Purpose: Multi-disciplinary, palliative care-related family meetings for intensive care unit(ICU) patients can decrease ICU length-of-stay and family anxiety and distress, but it is unclear how to arrange such meetings in surgical ICUs (SICUs). Materials and Methods: Through meetings with SICU clinician stakeholders, we determined trigger criteria and intervention content. We piloted the intervention over 6 months in a single, 16-bed adult SICU. Results: Clinician stakeholders reached consensus for a 7 day trigger criteria. A social worker arranged the multi-disciplinary meetings.
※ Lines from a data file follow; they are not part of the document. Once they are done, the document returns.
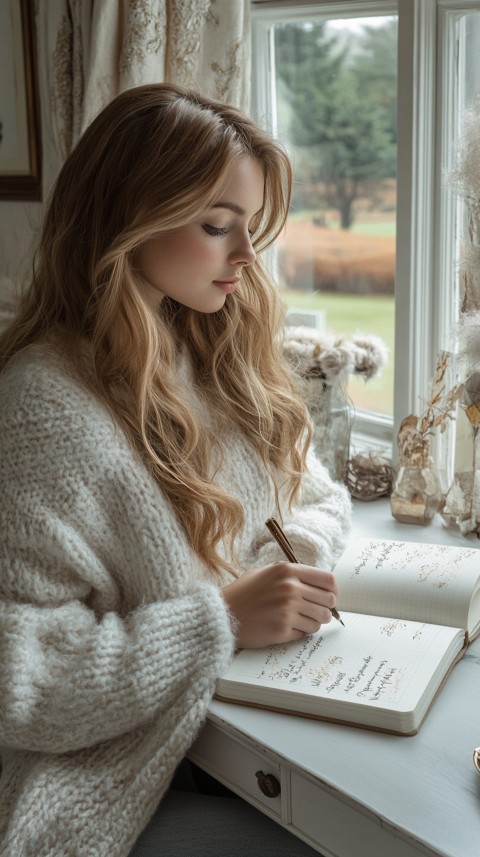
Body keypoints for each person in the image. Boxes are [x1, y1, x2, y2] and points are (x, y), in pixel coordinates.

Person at [0, 84, 351, 857]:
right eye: (217, 225)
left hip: (234, 723)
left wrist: (294, 570)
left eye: (251, 226)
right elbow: (18, 678)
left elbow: (321, 498)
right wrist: (218, 621)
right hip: (113, 786)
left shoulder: (216, 348)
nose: (246, 256)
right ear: (129, 219)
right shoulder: (46, 407)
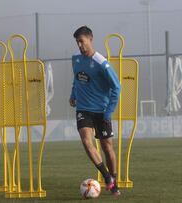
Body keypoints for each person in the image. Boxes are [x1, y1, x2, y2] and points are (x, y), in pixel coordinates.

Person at [70, 26, 121, 196]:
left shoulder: (101, 63)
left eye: (82, 41)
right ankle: (107, 177)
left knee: (107, 147)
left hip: (101, 111)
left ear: (90, 40)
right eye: (77, 42)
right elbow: (76, 79)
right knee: (86, 141)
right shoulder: (75, 59)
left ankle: (114, 179)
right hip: (83, 109)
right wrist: (73, 94)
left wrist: (108, 112)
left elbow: (117, 87)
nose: (79, 45)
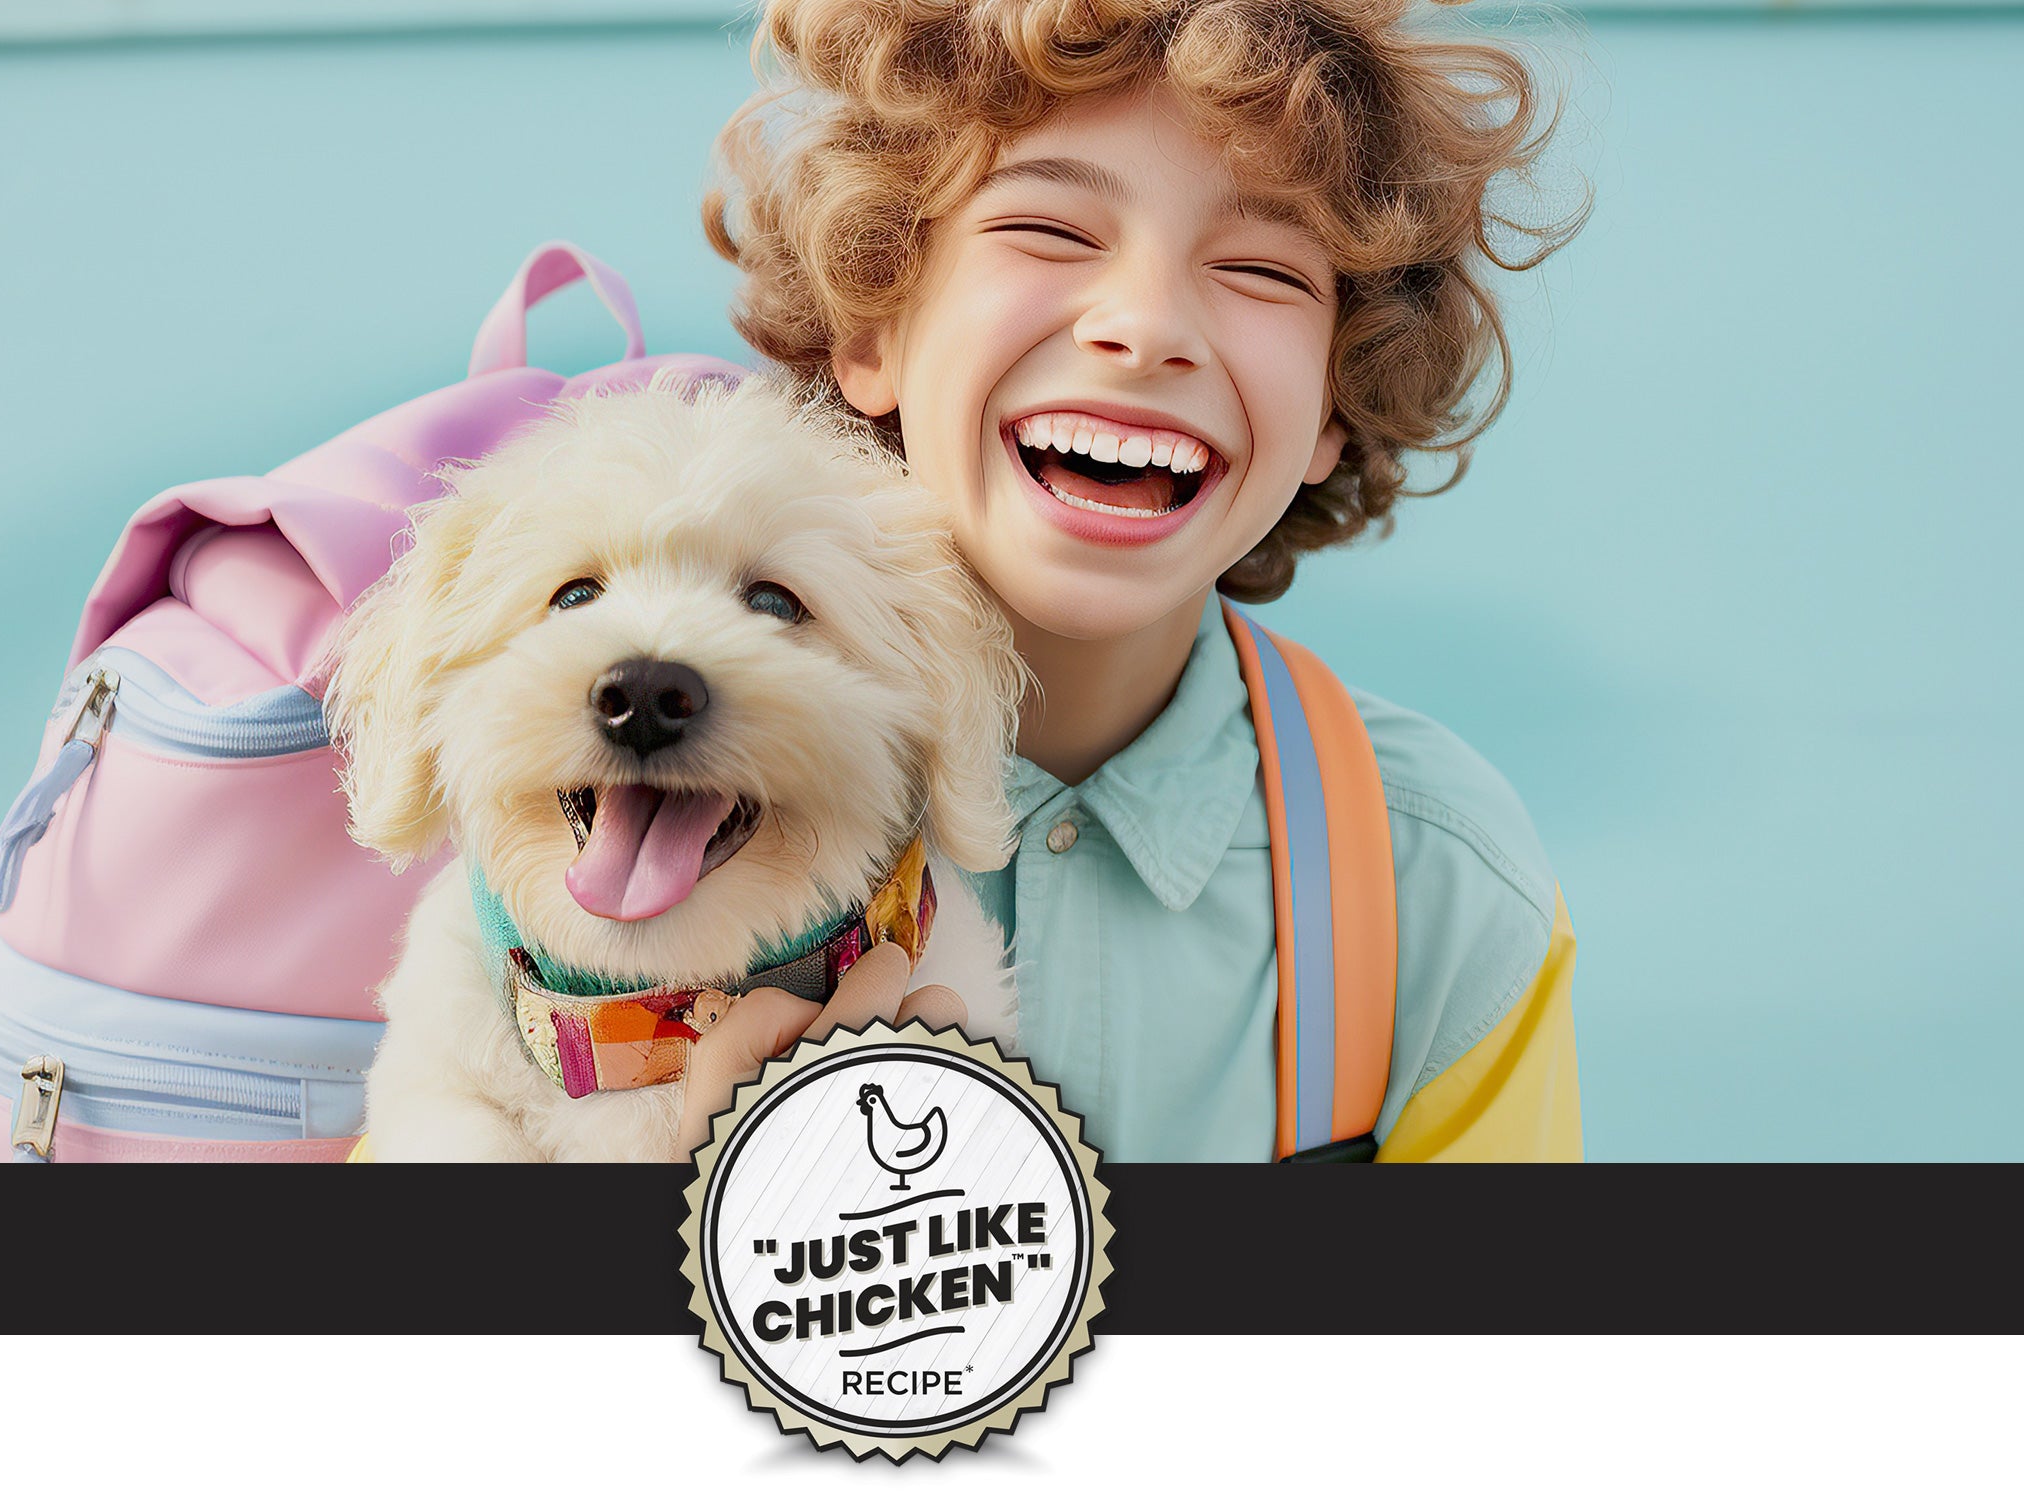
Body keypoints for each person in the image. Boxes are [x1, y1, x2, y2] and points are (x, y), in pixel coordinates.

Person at [676, 0, 1588, 1161]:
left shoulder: (1441, 882)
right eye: (1052, 231)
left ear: (1332, 405)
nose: (1147, 327)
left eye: (1263, 268)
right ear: (874, 330)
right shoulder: (652, 789)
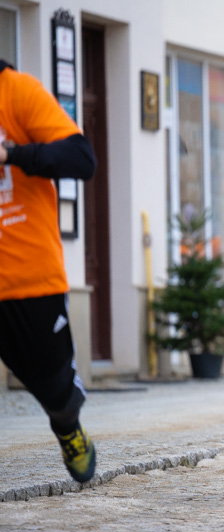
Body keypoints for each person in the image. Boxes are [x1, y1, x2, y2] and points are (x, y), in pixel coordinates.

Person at [0, 60, 97, 482]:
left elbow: (81, 157)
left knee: (57, 393)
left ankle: (67, 426)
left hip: (28, 278)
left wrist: (12, 154)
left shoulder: (17, 92)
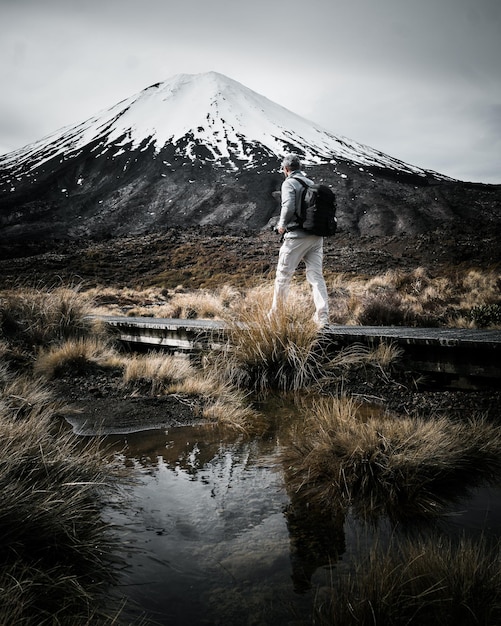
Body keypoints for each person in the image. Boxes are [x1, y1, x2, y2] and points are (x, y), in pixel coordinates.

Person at [268, 154, 329, 328]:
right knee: (316, 276)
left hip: (297, 236)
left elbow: (288, 206)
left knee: (283, 276)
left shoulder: (289, 183)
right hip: (317, 237)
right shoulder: (311, 183)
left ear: (286, 169)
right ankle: (323, 318)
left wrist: (281, 225)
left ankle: (276, 317)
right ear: (300, 167)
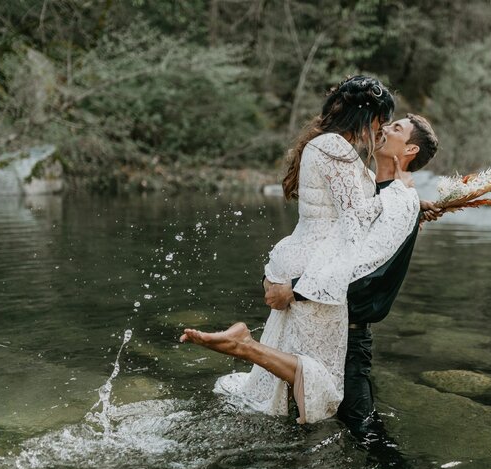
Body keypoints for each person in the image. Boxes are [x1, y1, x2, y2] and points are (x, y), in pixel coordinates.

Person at [181, 75, 424, 424]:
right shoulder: (338, 149)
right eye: (381, 120)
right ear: (366, 117)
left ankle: (250, 353)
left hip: (300, 257)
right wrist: (402, 194)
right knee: (322, 378)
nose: (382, 128)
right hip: (315, 268)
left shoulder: (325, 144)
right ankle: (244, 345)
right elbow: (354, 219)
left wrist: (416, 203)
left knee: (294, 364)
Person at [264, 114, 440, 439]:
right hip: (317, 323)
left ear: (411, 148)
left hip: (349, 339)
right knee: (300, 425)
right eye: (387, 123)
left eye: (396, 128)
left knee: (365, 434)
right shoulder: (368, 187)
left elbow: (365, 274)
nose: (384, 128)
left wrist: (293, 291)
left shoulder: (401, 201)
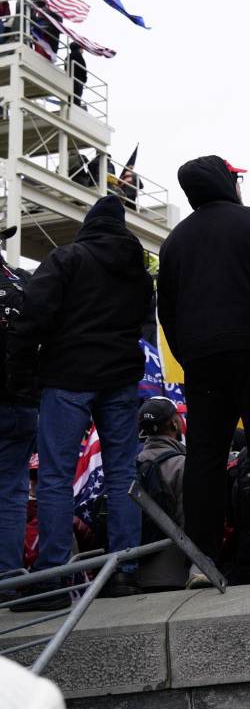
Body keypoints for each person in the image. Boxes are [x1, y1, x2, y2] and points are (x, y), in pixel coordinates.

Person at [158, 156, 250, 587]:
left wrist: (189, 356)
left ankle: (201, 560)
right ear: (227, 182)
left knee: (204, 457)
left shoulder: (175, 241)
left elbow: (166, 311)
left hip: (202, 360)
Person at [8, 196, 153, 609]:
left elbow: (32, 315)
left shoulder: (68, 259)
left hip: (67, 377)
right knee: (123, 473)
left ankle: (51, 578)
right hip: (121, 380)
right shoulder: (138, 273)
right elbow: (143, 321)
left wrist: (22, 373)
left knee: (55, 476)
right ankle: (123, 571)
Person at [0, 227, 37, 588]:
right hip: (20, 403)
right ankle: (8, 576)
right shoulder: (23, 284)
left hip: (19, 404)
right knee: (11, 490)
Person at [134, 396, 188, 591]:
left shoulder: (129, 466)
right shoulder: (182, 464)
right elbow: (189, 522)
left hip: (136, 573)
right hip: (176, 574)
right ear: (174, 423)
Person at [67, 42, 86, 109]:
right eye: (82, 49)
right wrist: (84, 79)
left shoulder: (68, 57)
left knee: (70, 97)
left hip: (69, 79)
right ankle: (75, 108)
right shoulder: (78, 56)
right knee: (76, 98)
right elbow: (83, 68)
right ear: (78, 48)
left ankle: (70, 107)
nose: (83, 51)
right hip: (77, 80)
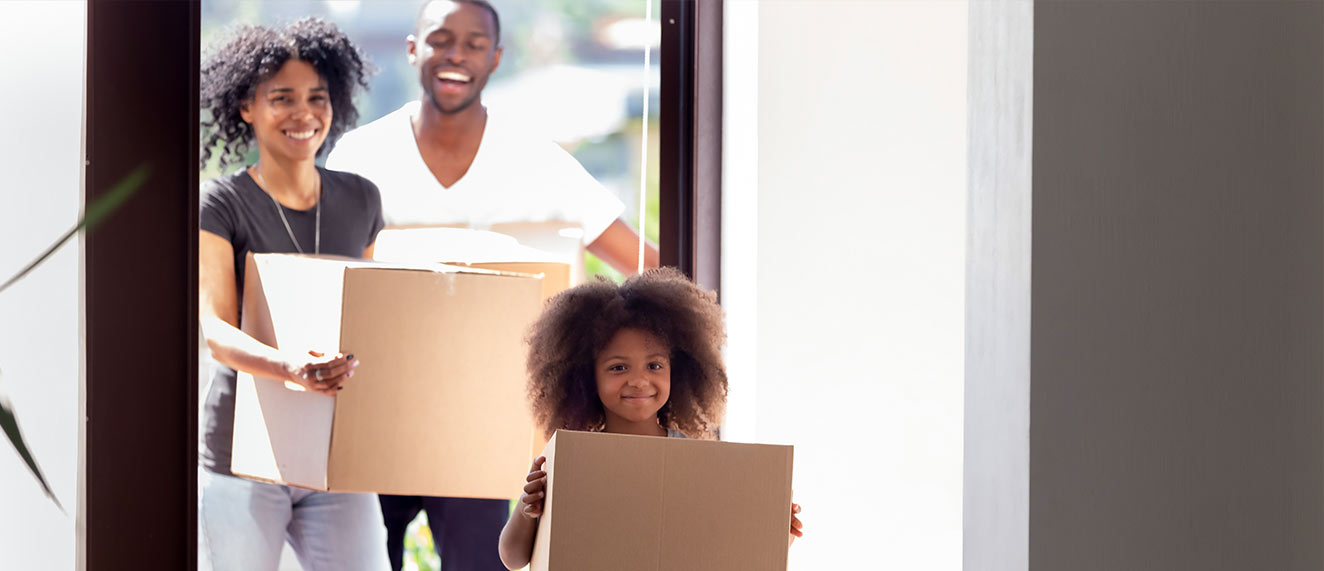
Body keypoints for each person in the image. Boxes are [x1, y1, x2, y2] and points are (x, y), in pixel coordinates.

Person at [326, 2, 658, 569]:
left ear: (496, 57)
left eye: (474, 43)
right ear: (414, 49)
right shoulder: (361, 157)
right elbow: (328, 278)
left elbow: (647, 269)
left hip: (481, 425)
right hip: (375, 411)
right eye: (441, 39)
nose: (456, 54)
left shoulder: (535, 159)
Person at [197, 19, 390, 571]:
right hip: (243, 454)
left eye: (316, 97)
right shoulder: (222, 203)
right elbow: (215, 330)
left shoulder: (362, 198)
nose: (303, 114)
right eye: (281, 98)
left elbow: (372, 320)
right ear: (246, 108)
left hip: (337, 449)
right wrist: (289, 367)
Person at [496, 268, 804, 570]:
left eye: (654, 366)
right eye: (618, 368)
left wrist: (775, 533)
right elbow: (513, 558)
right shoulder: (568, 461)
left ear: (678, 370)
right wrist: (527, 509)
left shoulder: (698, 461)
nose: (639, 381)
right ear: (586, 378)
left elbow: (722, 549)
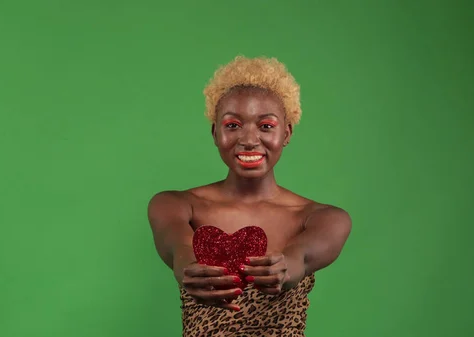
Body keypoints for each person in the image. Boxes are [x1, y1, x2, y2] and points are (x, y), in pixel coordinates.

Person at [148, 56, 352, 336]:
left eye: (266, 126)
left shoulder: (323, 218)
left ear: (286, 132)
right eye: (232, 125)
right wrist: (189, 267)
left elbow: (300, 258)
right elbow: (177, 246)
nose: (248, 139)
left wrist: (285, 268)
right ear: (215, 132)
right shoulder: (176, 204)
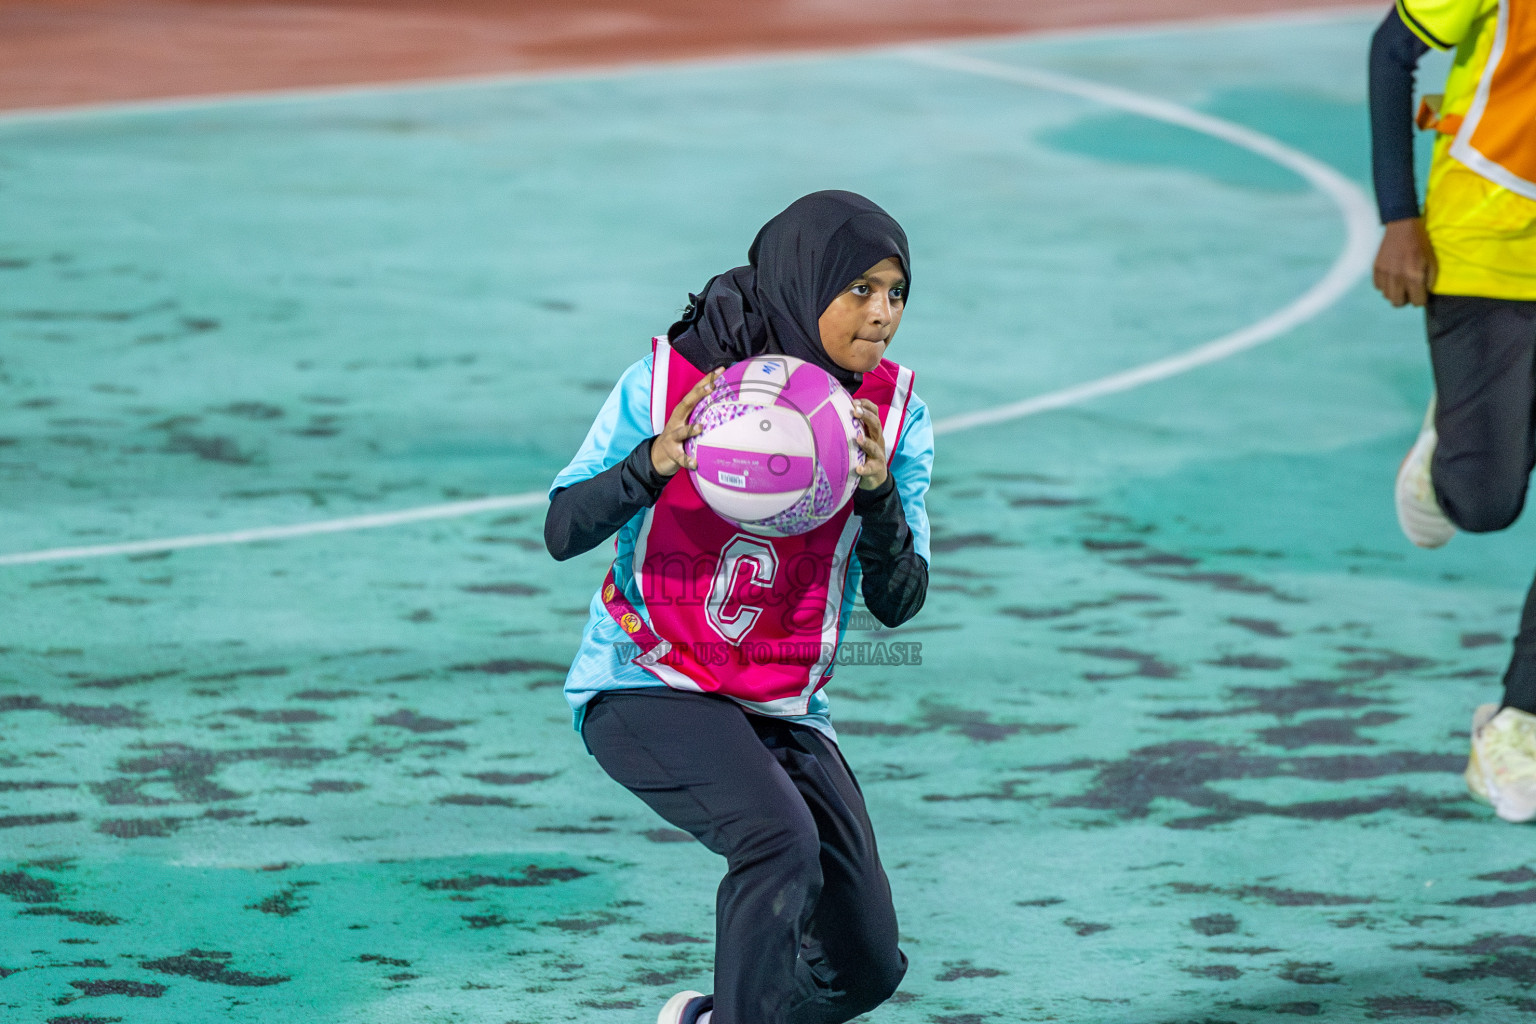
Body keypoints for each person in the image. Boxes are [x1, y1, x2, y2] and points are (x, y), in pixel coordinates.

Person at [544, 190, 933, 1024]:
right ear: (804, 283)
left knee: (864, 968)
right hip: (645, 680)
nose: (882, 315)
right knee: (776, 843)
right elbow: (561, 526)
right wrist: (654, 461)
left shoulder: (893, 421)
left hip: (783, 704)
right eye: (859, 289)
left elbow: (900, 604)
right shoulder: (674, 382)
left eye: (896, 292)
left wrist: (877, 499)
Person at [1369, 0, 1536, 821]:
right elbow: (1392, 49)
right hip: (1482, 247)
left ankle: (1520, 719)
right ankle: (1455, 446)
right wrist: (1400, 216)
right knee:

During the six month pilot, 25 patients were identified but only approximately 60% received meetings. The 7 day trigger identified a patient population with high in-hospital mortality (44%) and prolonged ICU and hospital median lengths of stay (34 and 43 days, respectively). The pilot was stopped at 6 months due to high burden of work for social workers and an inability to standardize meeting content. Conclusion: The 7 day criteria for SICU admission identified a subset of high mortality SICU patients likely to benefit from proactive palliative care-related meetings. Meetings were arranged but the format did not ensure meeting content and the intense time commitment of arranging meetings prevented sustainability.